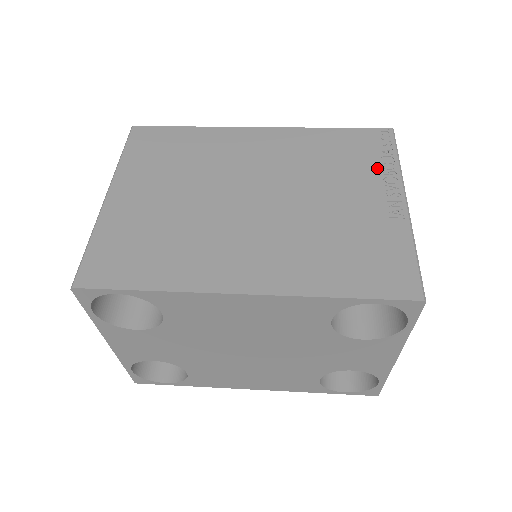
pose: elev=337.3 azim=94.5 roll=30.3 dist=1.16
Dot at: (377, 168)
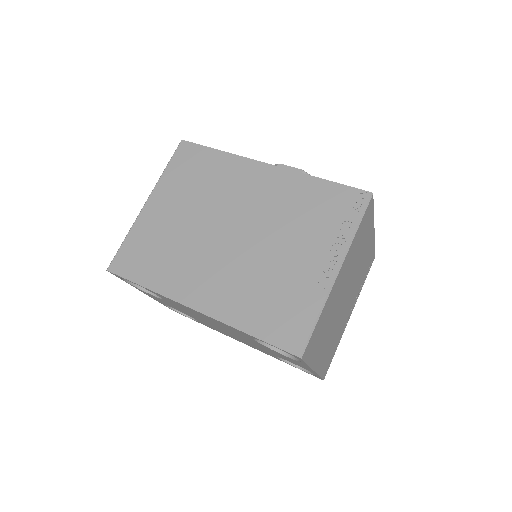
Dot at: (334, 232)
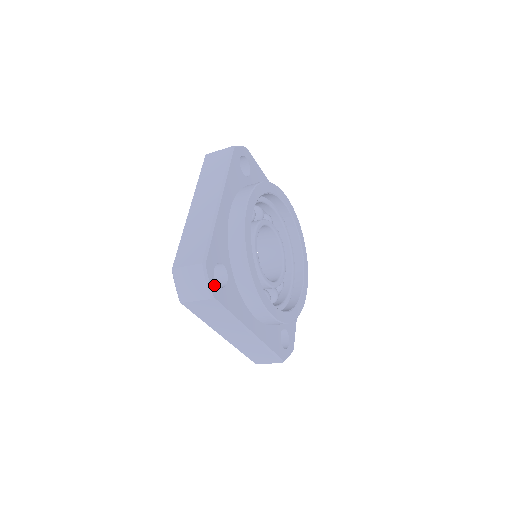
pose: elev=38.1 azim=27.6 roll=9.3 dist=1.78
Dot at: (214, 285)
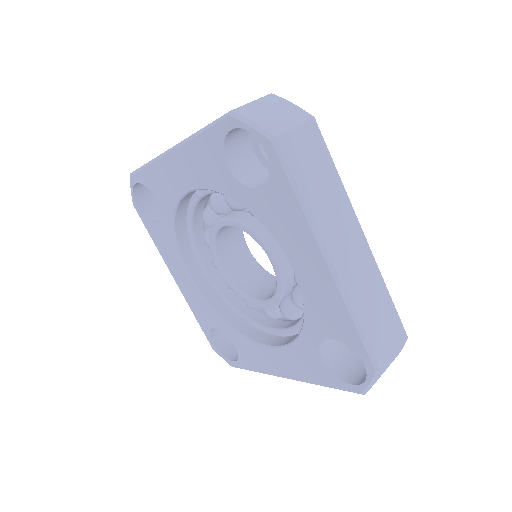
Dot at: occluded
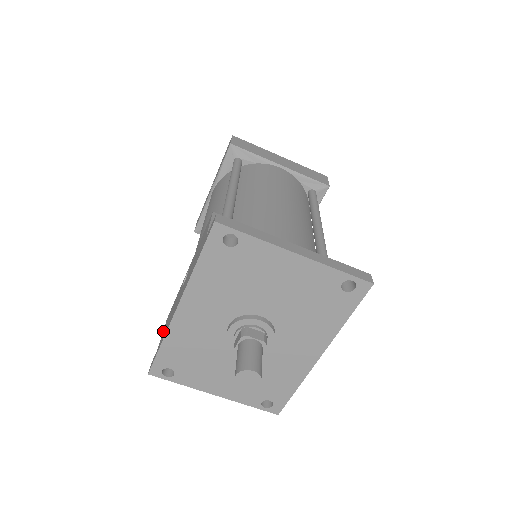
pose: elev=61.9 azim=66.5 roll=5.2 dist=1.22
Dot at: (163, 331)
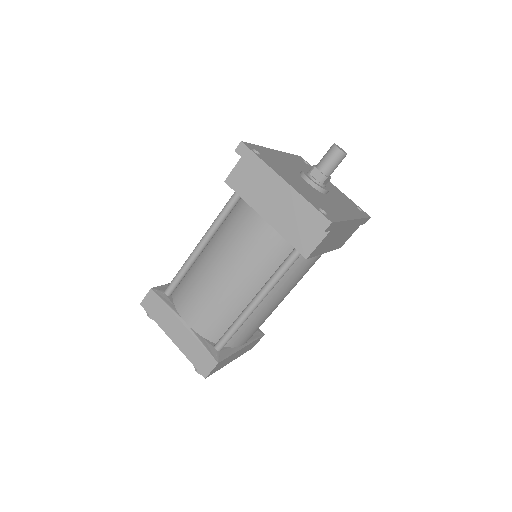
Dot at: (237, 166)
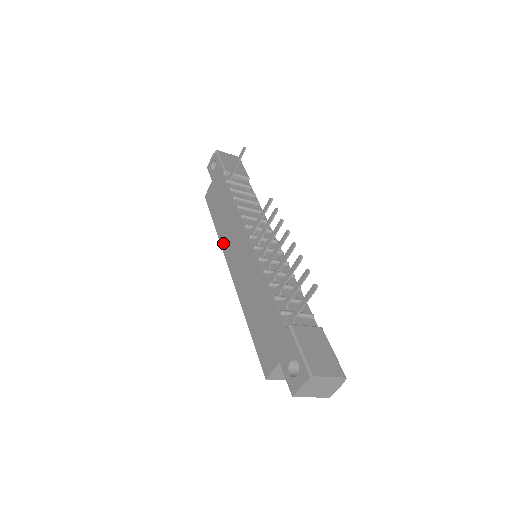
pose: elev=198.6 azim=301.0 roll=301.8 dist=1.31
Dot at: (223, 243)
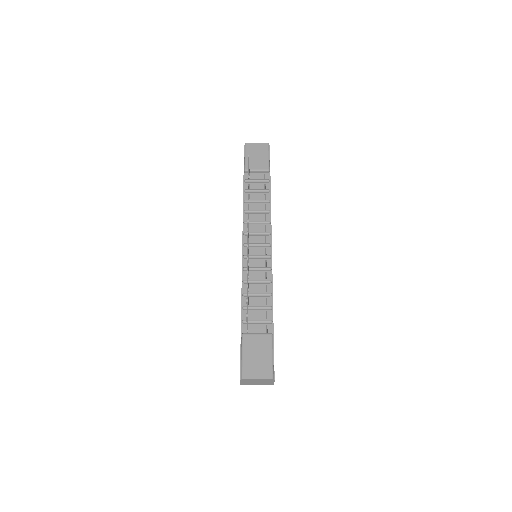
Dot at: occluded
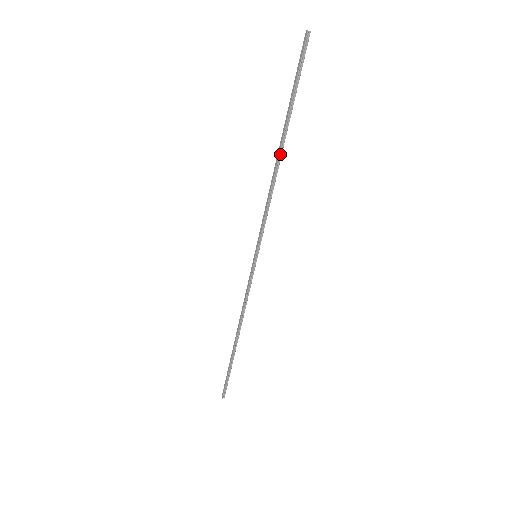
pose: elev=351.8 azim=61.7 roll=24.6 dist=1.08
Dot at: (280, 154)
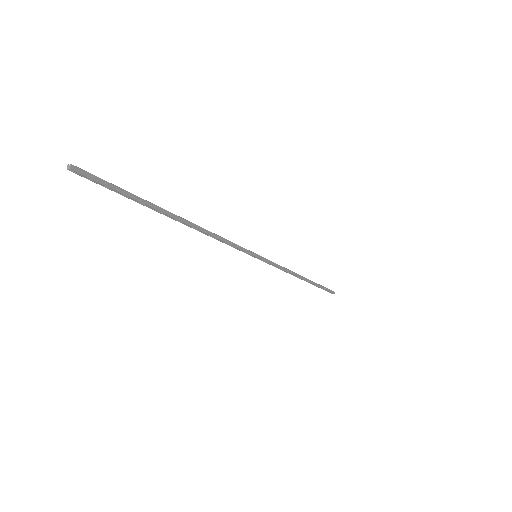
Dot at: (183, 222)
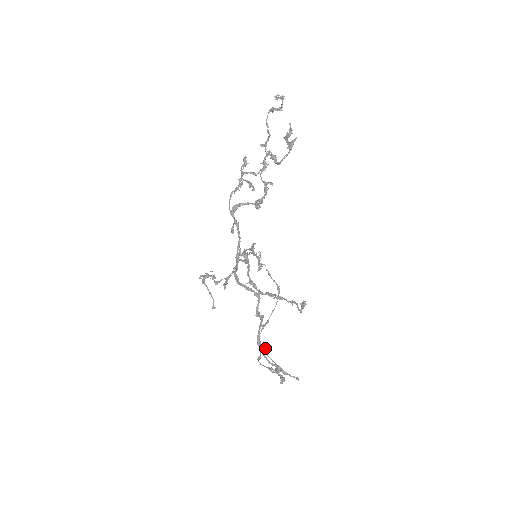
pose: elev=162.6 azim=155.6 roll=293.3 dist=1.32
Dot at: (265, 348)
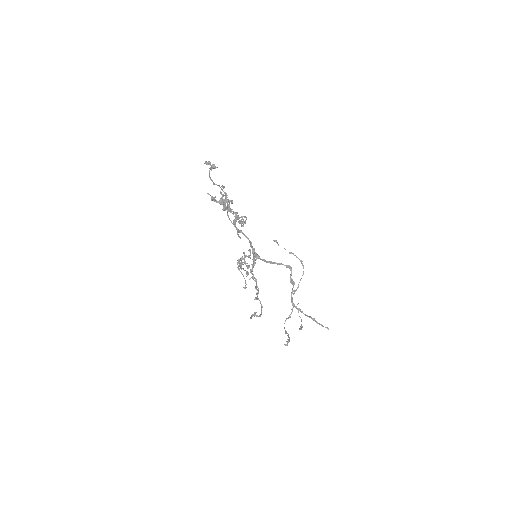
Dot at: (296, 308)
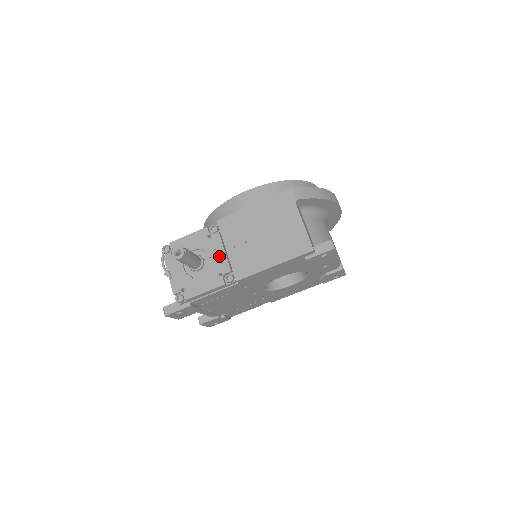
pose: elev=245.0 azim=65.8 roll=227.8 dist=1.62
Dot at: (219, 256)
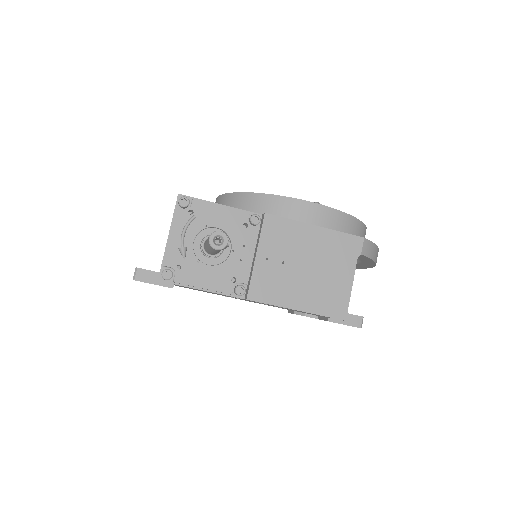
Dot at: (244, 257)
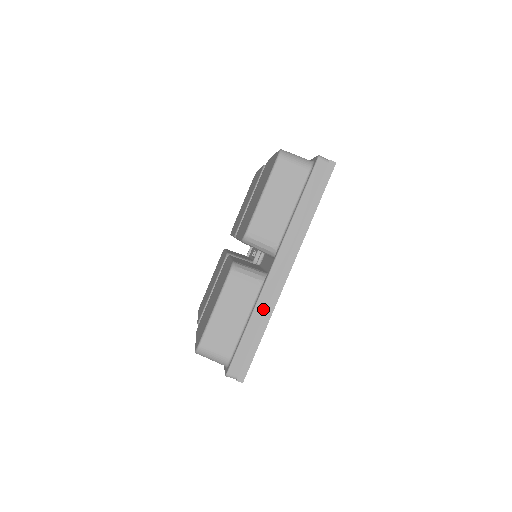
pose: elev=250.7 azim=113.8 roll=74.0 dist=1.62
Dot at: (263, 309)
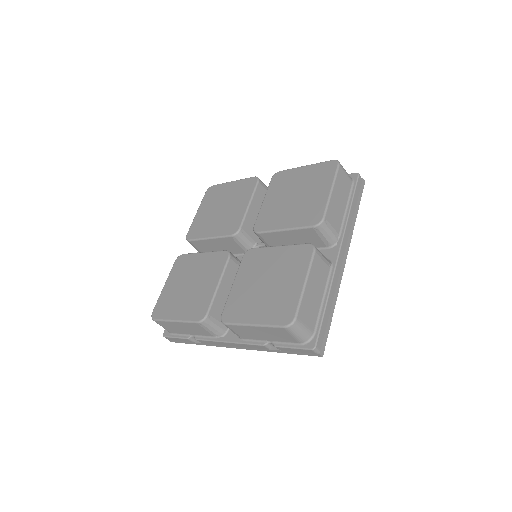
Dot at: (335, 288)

____________

Stated exercise: Update the records above by replacing every instance of "pose" with "camera", leaving all other text unchanged. Omit the pictures from your answer.

Exercise answer:
camera: elev=337.3 azim=94.5 roll=30.3 dist=1.16
Dot at: (377, 168)
Dot at: (334, 232)
camera: elev=38.1 azim=27.6 roll=9.3 dist=1.78
Dot at: (214, 285)
Dot at: occluded
camera: elev=61.9 azim=66.5 roll=5.2 dist=1.22
Dot at: (163, 331)
Dot at: (237, 166)
camera: elev=198.6 azim=301.0 roll=301.8 dist=1.31
Dot at: (223, 243)
Dot at: occluded
camera: elev=351.8 azim=61.7 roll=24.6 dist=1.08
Dot at: (280, 154)
Dot at: (183, 222)
camera: elev=162.6 azim=155.6 roll=293.3 dist=1.32
Dot at: (265, 348)
Dot at: (296, 308)
camera: elev=245.0 azim=65.8 roll=227.8 dist=1.62
Dot at: (219, 256)
Dot at: (244, 257)
camera: elev=250.7 azim=113.8 roll=74.0 dist=1.62
Dot at: (263, 309)
Dot at: (335, 288)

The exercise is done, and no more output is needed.